Data for this exercise:

━━━━━━━━

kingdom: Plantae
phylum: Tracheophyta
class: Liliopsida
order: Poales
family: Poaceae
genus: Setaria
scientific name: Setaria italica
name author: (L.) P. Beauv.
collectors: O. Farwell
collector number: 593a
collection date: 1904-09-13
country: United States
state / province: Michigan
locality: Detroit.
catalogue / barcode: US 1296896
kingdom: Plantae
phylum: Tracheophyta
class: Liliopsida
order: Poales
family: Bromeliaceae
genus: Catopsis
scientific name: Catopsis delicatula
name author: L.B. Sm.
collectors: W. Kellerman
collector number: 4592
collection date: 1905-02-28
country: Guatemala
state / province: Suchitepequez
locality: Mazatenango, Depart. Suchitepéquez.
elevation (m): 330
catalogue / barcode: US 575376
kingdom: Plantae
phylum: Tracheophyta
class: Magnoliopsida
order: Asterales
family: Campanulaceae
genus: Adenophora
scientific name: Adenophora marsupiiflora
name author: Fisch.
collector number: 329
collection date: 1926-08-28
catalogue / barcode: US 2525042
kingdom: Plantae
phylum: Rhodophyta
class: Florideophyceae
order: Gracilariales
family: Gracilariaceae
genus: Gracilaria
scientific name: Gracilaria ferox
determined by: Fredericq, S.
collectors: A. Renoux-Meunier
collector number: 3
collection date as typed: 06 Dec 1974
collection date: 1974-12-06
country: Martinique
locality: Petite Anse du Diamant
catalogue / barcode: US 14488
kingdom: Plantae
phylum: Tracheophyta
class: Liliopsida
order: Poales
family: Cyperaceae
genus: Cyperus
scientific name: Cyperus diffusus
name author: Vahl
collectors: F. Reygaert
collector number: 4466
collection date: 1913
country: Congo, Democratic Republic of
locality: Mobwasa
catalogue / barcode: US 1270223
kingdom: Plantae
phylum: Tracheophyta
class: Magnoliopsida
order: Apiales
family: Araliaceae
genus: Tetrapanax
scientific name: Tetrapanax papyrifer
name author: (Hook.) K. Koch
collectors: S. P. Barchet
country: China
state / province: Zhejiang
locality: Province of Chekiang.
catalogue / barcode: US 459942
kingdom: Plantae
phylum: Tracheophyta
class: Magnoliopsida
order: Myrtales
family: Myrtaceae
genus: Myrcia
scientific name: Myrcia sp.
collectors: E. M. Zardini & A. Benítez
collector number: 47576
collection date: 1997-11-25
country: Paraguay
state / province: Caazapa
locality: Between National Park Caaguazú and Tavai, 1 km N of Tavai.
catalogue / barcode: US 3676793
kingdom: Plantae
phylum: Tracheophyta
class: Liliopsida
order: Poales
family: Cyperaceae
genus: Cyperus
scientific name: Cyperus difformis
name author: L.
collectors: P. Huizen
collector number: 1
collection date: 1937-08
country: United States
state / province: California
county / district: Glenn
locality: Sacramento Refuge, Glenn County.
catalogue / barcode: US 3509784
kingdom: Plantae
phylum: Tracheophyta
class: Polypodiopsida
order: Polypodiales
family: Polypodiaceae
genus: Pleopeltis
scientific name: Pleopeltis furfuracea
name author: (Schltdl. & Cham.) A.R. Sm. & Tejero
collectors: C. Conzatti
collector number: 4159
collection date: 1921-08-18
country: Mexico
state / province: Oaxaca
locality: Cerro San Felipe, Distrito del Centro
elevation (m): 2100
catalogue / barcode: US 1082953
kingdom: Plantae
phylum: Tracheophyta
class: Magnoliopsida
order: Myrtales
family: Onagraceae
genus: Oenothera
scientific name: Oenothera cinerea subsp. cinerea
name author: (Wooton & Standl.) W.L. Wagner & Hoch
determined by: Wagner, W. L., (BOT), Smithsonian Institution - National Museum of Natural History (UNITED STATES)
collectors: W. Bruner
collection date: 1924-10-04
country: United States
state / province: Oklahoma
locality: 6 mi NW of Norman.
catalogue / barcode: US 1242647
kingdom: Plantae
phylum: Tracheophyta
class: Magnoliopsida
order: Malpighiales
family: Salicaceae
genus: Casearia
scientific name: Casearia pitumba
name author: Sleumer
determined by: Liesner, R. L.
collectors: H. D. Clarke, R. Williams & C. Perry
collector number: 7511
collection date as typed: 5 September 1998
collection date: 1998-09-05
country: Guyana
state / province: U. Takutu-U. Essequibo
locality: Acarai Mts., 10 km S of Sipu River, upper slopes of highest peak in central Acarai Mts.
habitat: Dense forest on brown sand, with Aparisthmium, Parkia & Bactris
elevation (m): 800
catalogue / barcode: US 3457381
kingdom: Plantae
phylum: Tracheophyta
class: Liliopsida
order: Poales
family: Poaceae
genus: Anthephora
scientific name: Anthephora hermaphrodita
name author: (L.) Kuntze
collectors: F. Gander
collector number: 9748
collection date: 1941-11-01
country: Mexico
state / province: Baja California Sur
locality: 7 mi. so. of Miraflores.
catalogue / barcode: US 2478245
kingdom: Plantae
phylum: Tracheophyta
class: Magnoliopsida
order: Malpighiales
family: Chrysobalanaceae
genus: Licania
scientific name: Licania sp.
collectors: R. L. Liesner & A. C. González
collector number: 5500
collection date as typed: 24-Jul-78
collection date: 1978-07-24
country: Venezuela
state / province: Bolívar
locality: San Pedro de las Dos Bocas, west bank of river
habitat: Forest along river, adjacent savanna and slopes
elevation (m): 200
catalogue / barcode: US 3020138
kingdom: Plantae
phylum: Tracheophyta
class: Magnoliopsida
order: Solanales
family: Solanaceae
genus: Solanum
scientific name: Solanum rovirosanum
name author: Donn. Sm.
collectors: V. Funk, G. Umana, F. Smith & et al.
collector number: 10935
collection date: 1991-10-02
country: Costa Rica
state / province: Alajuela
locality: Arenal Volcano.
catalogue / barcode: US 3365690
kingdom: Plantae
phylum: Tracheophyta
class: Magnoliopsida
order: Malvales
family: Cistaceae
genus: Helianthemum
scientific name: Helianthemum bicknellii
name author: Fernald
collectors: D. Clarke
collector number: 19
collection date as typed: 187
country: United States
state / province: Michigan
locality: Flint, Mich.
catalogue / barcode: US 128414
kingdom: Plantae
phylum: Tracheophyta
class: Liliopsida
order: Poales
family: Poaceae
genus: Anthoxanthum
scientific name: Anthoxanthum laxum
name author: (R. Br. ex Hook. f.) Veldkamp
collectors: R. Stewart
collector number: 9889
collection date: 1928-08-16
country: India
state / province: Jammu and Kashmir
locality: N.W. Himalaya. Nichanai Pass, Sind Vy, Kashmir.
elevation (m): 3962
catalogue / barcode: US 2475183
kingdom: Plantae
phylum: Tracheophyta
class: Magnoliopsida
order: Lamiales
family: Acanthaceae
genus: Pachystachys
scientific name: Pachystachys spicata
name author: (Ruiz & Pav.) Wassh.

━━━━━━━━

What you are asked to do:
Copy all of the lines above exactly as they appear, without changing anything.

Result of this task:
kingdom: Plantae
phylum: Tracheophyta
class: Liliopsida
order: Poales
family: Poaceae
genus: Setaria
scientific name: Setaria italica
name author: (L.) P. Beauv.
collectors: O. Farwell
collector number: 593a
collection date: 1904-09-13
country: United States
state / province: Michigan
locality: Detroit.
catalogue / barcode: US 1296896
kingdom: Plantae
phylum: Tracheophyta
class: Liliopsida
order: Poales
family: Bromeliaceae
genus: Catopsis
scientific name: Catopsis delicatula
name author: L.B. Sm.
collectors: W. Kellerman
collector number: 4592
collection date: 1905-02-28
country: Guatemala
state / province: Suchitepequez
locality: Mazatenango, Depart. Suchitepéquez.
elevation (m): 330
catalogue / barcode: US 575376
kingdom: Plantae
phylum: Tracheophyta
class: Magnoliopsida
order: Asterales
family: Campanulaceae
genus: Adenophora
scientific name: Adenophora marsupiiflora
name author: Fisch.
collector number: 329
collection date: 1926-08-28
catalogue / barcode: US 2525042
kingdom: Plantae
phylum: Rhodophyta
class: Florideophyceae
order: Gracilariales
family: Gracilariaceae
genus: Gracilaria
scientific name: Gracilaria ferox
determined by: Fredericq, S.
collectors: A. Renoux-Meunier
collector number: 3
collection date as typed: 06 Dec 1974
collection date: 1974-12-06
country: Martinique
locality: Petite Anse du Diamant
catalogue / barcode: US 14488
kingdom: Plantae
phylum: Tracheophyta
class: Liliopsida
order: Poales
family: Cyperaceae
genus: Cyperus
scientific name: Cyperus diffusus
name author: Vahl
collectors: F. Reygaert
collector number: 4466
collection date: 1913
country: Congo, Democratic Republic of
locality: Mobwasa
catalogue / barcode: US 1270223
kingdom: Plantae
phylum: Tracheophyta
class: Magnoliopsida
order: Apiales
family: Araliaceae
genus: Tetrapanax
scientific name: Tetrapanax papyrifer
name author: (Hook.) K. Koch
collectors: S. P. Barchet
country: China
state / province: Zhejiang
locality: Province of Chekiang.
catalogue / barcode: US 459942
kingdom: Plantae
phylum: Tracheophyta
class: Magnoliopsida
order: Myrtales
family: Myrtaceae
genus: Myrcia
scientific name: Myrcia sp.
collectors: E. M. Zardini & A. Benítez
collector number: 47576
collection date: 1997-11-25
country: Paraguay
state / province: Caazapa
locality: Between National Park Caaguazú and Tavai, 1 km N of Tavai.
catalogue / barcode: US 3676793
kingdom: Plantae
phylum: Tracheophyta
class: Liliopsida
order: Poales
family: Cyperaceae
genus: Cyperus
scientific name: Cyperus difformis
name author: L.
collectors: P. Huizen
collector number: 1
collection date: 1937-08
country: United States
state / province: California
county / district: Glenn
locality: Sacramento Refuge, Glenn County.
catalogue / barcode: US 3509784
kingdom: Plantae
phylum: Tracheophyta
class: Polypodiopsida
order: Polypodiales
family: Polypodiaceae
genus: Pleopeltis
scientific name: Pleopeltis furfuracea
name author: (Schltdl. & Cham.) A.R. Sm. & Tejero
collectors: C. Conzatti
collector number: 4159
collection date: 1921-08-18
country: Mexico
state / province: Oaxaca
locality: Cerro San Felipe, Distrito del Centro
elevation (m): 2100
catalogue / barcode: US 1082953
kingdom: Plantae
phylum: Tracheophyta
class: Magnoliopsida
order: Myrtales
family: Onagraceae
genus: Oenothera
scientific name: Oenothera cinerea subsp. cinerea
name author: (Wooton & Standl.) W.L. Wagner & Hoch
determined by: Wagner, W. L., (BOT), Smithsonian Institution - National Museum of Natural History (UNITED STATES)
collectors: W. Bruner
collection date: 1924-10-04
country: United States
state / province: Oklahoma
locality: 6 mi NW of Norman.
catalogue / barcode: US 1242647
kingdom: Plantae
phylum: Tracheophyta
class: Magnoliopsida
order: Malpighiales
family: Salicaceae
genus: Casearia
scientific name: Casearia pitumba
name author: Sleumer
determined by: Liesner, R. L.
collectors: H. D. Clarke, R. Williams & C. Perry
collector number: 7511
collection date as typed: 5 September 1998
collection date: 1998-09-05
country: Guyana
state / province: U. Takutu-U. Essequibo
locality: Acarai Mts., 10 km S of Sipu River, upper slopes of highest peak in central Acarai Mts.
habitat: Dense forest on brown sand, with Aparisthmium, Parkia & Bactris
elevation (m): 800
catalogue / barcode: US 3457381
kingdom: Plantae
phylum: Tracheophyta
class: Liliopsida
order: Poales
family: Poaceae
genus: Anthephora
scientific name: Anthephora hermaphrodita
name author: (L.) Kuntze
collectors: F. Gander
collector number: 9748
collection date: 1941-11-01
country: Mexico
state / province: Baja California Sur
locality: 7 mi. so. of Miraflores.
catalogue / barcode: US 2478245
kingdom: Plantae
phylum: Tracheophyta
class: Magnoliopsida
order: Malpighiales
family: Chrysobalanaceae
genus: Licania
scientific name: Licania sp.
collectors: R. L. Liesner & A. C. González
collector number: 5500
collection date as typed: 24-Jul-78
collection date: 1978-07-24
country: Venezuela
state / province: Bolívar
locality: San Pedro de las Dos Bocas, west bank of river
habitat: Forest along river, adjacent savanna and slopes
elevation (m): 200
catalogue / barcode: US 3020138
kingdom: Plantae
phylum: Tracheophyta
class: Magnoliopsida
order: Solanales
family: Solanaceae
genus: Solanum
scientific name: Solanum rovirosanum
name author: Donn. Sm.
collectors: V. Funk, G. Umana, F. Smith & et al.
collector number: 10935
collection date: 1991-10-02
country: Costa Rica
state / province: Alajuela
locality: Arenal Volcano.
catalogue / barcode: US 3365690
kingdom: Plantae
phylum: Tracheophyta
class: Magnoliopsida
order: Malvales
family: Cistaceae
genus: Helianthemum
scientific name: Helianthemum bicknellii
name author: Fernald
collectors: D. Clarke
collector number: 19
collection date as typed: 187
country: United States
state / province: Michigan
locality: Flint, Mich.
catalogue / barcode: US 128414
kingdom: Plantae
phylum: Tracheophyta
class: Liliopsida
order: Poales
family: Poaceae
genus: Anthoxanthum
scientific name: Anthoxanthum laxum
name author: (R. Br. ex Hook. f.) Veldkamp
collectors: R. Stewart
collector number: 9889
collection date: 1928-08-16
country: India
state / province: Jammu and Kashmir
locality: N.W. Himalaya. Nichanai Pass, Sind Vy, Kashmir.
elevation (m): 3962
catalogue / barcode: US 2475183
kingdom: Plantae
phylum: Tracheophyta
class: Magnoliopsida
order: Lamiales
family: Acanthaceae
genus: Pachystachys
scientific name: Pachystachys spicata
name author: (Ruiz & Pav.) Wassh.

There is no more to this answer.